Collected data
____________
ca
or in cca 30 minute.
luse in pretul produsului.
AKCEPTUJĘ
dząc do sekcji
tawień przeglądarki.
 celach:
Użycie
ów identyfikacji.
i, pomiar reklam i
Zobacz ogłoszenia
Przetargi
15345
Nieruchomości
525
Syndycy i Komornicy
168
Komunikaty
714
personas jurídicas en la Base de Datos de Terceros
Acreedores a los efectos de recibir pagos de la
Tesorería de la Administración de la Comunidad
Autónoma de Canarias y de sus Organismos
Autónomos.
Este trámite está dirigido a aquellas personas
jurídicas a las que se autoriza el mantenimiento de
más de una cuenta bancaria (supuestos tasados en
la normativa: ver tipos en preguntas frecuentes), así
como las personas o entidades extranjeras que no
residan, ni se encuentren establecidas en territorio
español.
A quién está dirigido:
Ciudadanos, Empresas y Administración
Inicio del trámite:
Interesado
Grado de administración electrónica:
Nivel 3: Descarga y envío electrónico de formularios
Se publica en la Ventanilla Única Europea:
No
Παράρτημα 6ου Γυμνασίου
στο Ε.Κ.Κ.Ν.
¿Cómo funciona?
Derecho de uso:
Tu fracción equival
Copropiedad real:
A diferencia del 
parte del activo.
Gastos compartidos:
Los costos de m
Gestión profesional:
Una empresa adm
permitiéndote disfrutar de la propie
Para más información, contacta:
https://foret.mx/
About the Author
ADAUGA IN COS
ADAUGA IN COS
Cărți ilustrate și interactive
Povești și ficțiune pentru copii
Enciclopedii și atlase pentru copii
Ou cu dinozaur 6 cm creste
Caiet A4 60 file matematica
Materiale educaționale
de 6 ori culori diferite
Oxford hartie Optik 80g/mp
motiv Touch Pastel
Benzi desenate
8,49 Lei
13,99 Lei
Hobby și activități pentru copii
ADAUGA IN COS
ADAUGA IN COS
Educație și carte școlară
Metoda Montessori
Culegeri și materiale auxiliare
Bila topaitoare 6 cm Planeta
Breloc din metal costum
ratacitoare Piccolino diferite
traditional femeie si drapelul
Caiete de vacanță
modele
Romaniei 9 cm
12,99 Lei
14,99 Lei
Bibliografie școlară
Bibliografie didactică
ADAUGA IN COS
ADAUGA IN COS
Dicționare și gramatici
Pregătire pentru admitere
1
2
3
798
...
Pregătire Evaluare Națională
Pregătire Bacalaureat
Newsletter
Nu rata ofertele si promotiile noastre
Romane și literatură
____________
The lines you need are those containing "școlară"; find them in the records and copy them.

**Written response:**
Educație și carte școlară
Bibliografie școlară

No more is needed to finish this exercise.